Myanmar coup: Calls for Suu Kyi release as lawmakers held


Calls are growing for the release of Myanmar’s Aung San Suu Kyi a day after a military coup which has seen hundreds of MPs held against their will.

Ms Suu Kyi, who was widely considered the country’s leader, has not been seen since she was detained by the military.

It took power after declaring a state of emergency, accusing Ms Suu Kyi’s party of fraud over its election win.

While no protests have been reported, there have been acts of defiance, including a strike by medical staff.

Ms Suu Kyi’s party, the National League for Democracy (NLD), demanded her immediate release on Tuesday.
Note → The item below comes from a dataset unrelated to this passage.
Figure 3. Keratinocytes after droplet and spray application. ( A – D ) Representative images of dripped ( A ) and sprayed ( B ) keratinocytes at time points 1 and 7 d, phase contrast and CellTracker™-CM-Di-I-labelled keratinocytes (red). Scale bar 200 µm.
It has also called upon the military to accept the results of the November election, which saw the NLD win more than 80% of the votes.

Myanmar, also known as Burma, was ruled by the armed forces until 2011, when democratic reforms led by Ms Suu Kyi ended military rule.

What is happening now in Myanmar?

One day after the coup, the country appears to be in an uneasy calm. The streets remained quiet on Monday night and Tuesday morning, with troops patrolling all major cities and a night-time curfew in force.

The communications systems which had been disrupted on Monday had returned by Tuesday morning, with phone and internet connections running again.

On the streets of the main city, Yangon, people said they felt their hard-fought battle for democracy had been lost.

In a sign of civil disobedience, doctors working in government hospitals are reported as saying they will stop work from Wednesday to push for Ms Suu Kyi’s release.

Some medics are resorting to wearing symbols in silent protest.

At least one doctor has quit in protest.

Dr Naing Htoo Aung, a 47-year-old anaesthesiologist at Mongywa Hospital in Sagaing Region, told BBC Burmese: “Such coups cannot be tolerated at all. I resigned because I couldn’t work under a military dictator who did not care about the country and the people. This is the best response I can give to them.”

One 25-year-old resident, who asked not to be named, told the BBC: “Waking up to learn your world has been completely turned upside down overnight was not a new feeling, but a feeling that I thought that we had moved on from, and one that I never thought we’d be forced to feel again.”